Repeat nothing but the line containing "hatch: (513, 449) -> (563, 567), removed" and the lines that follow it, up to and including the last line of the data below.
*** Material for this exercise ***
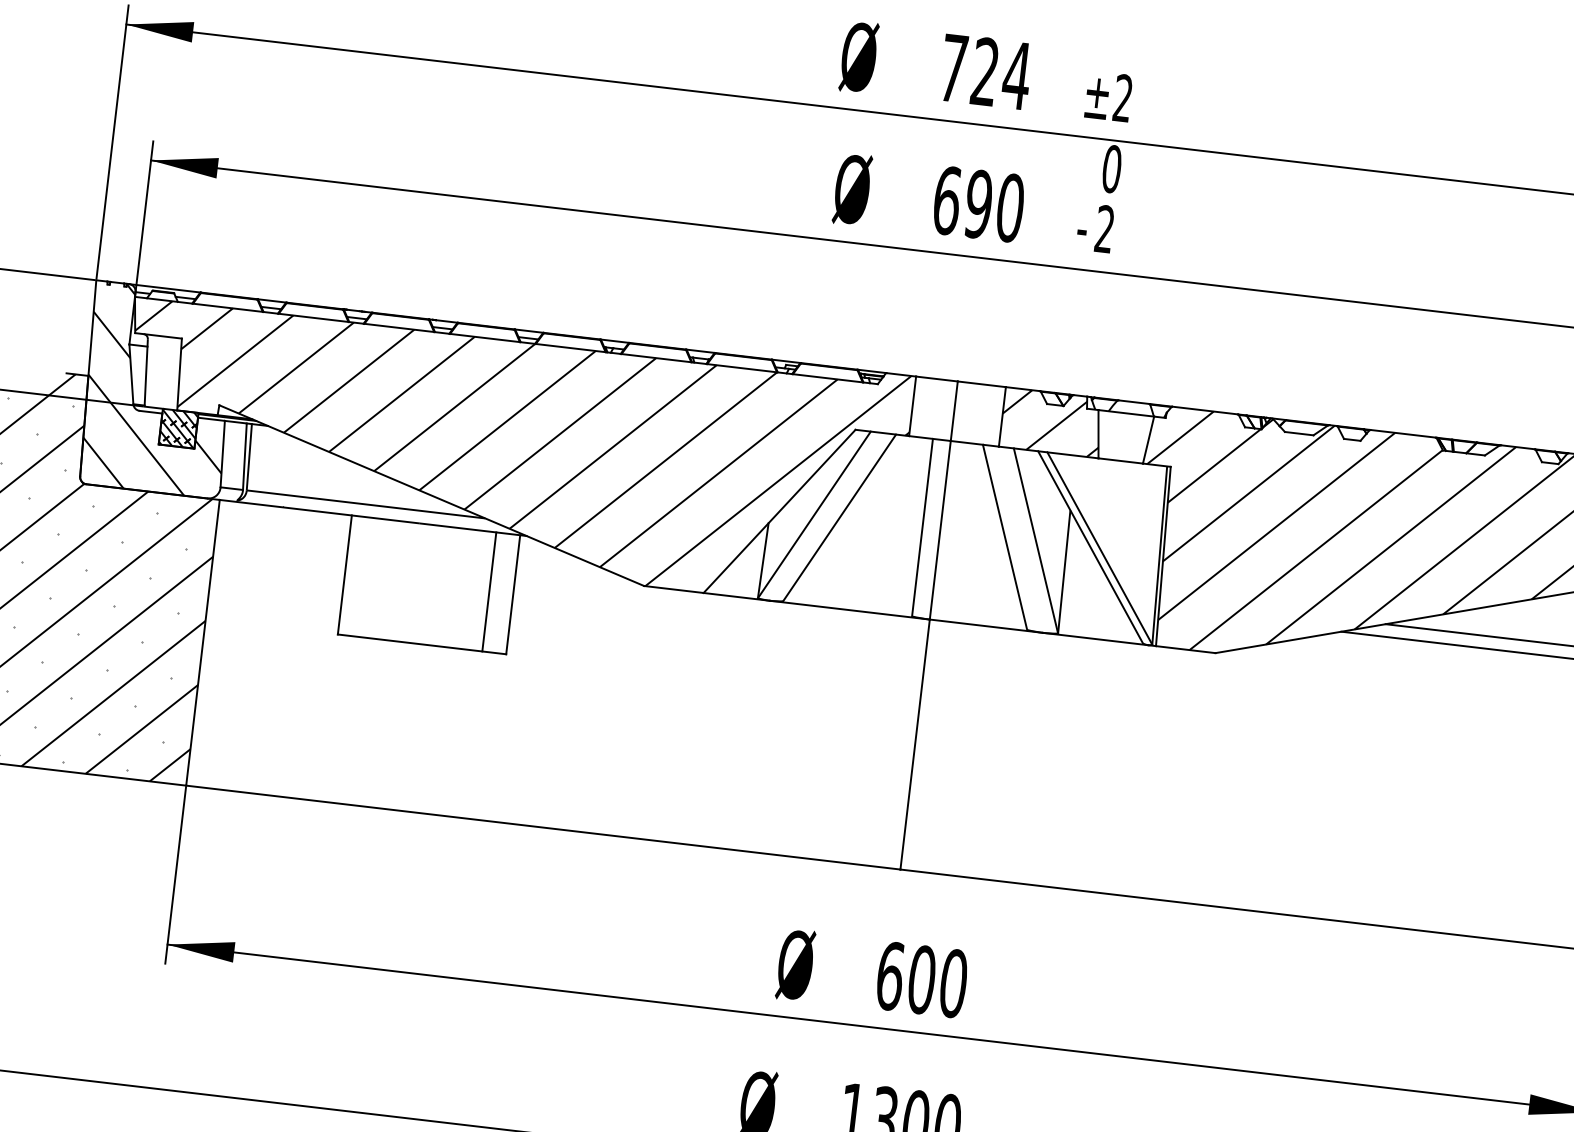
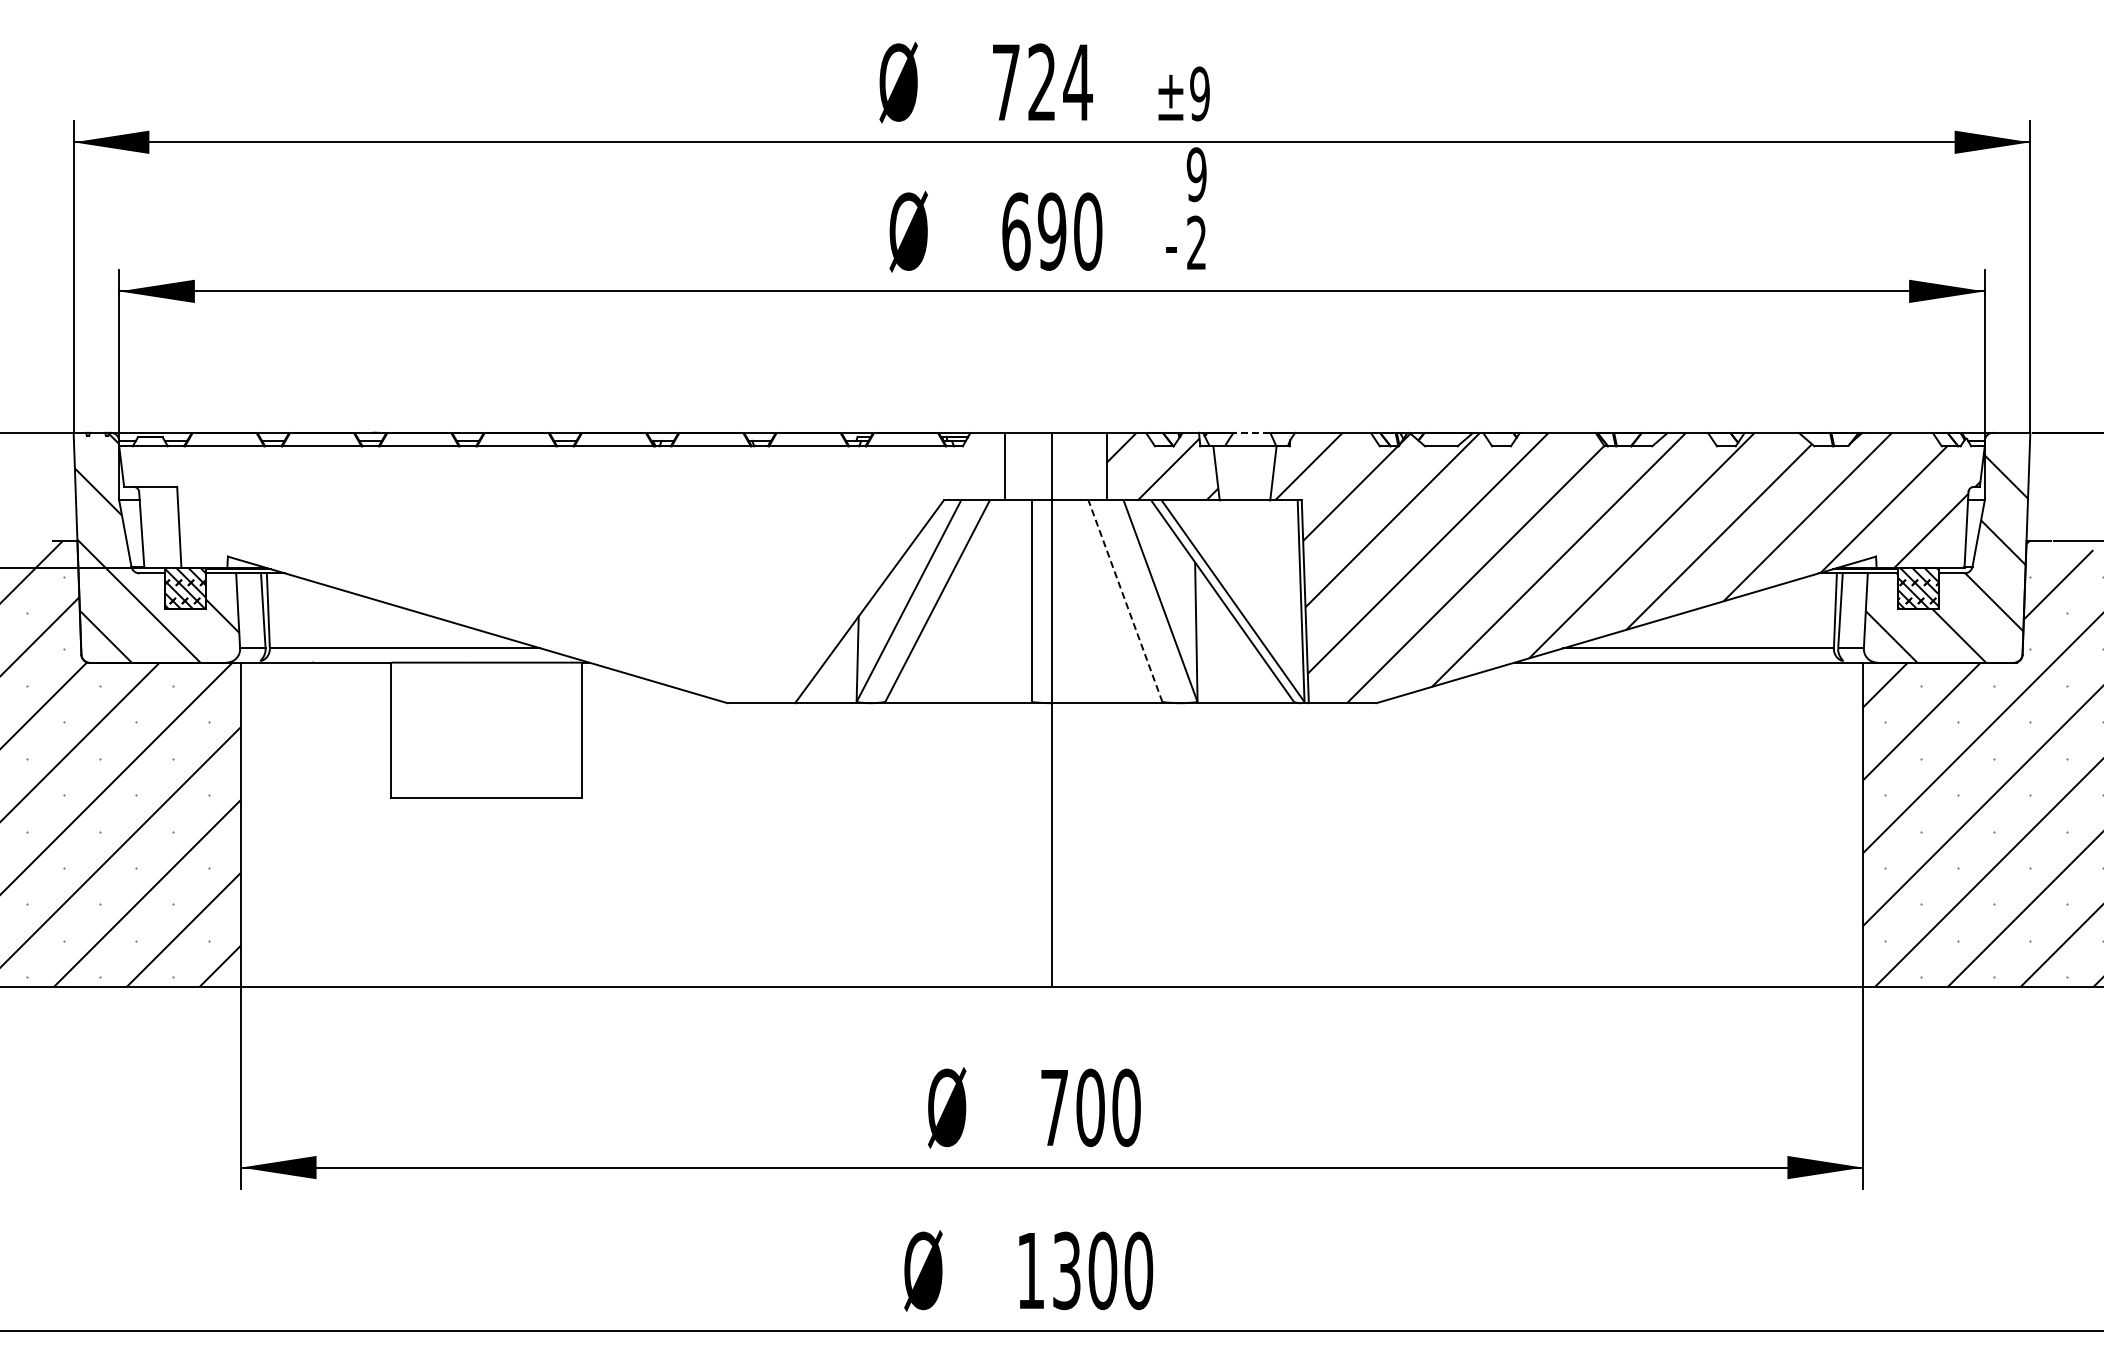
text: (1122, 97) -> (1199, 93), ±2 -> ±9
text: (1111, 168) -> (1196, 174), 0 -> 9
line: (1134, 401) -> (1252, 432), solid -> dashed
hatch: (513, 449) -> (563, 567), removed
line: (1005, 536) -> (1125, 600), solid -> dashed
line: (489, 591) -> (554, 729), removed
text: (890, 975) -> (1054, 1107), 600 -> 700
*** End of Material for this exercise ***
## Final answer
hatch: (513, 449) -> (563, 567), removed
line: (1005, 536) -> (1125, 600), solid -> dashed
line: (489, 591) -> (554, 729), removed
text: (890, 975) -> (1054, 1107), 600 -> 700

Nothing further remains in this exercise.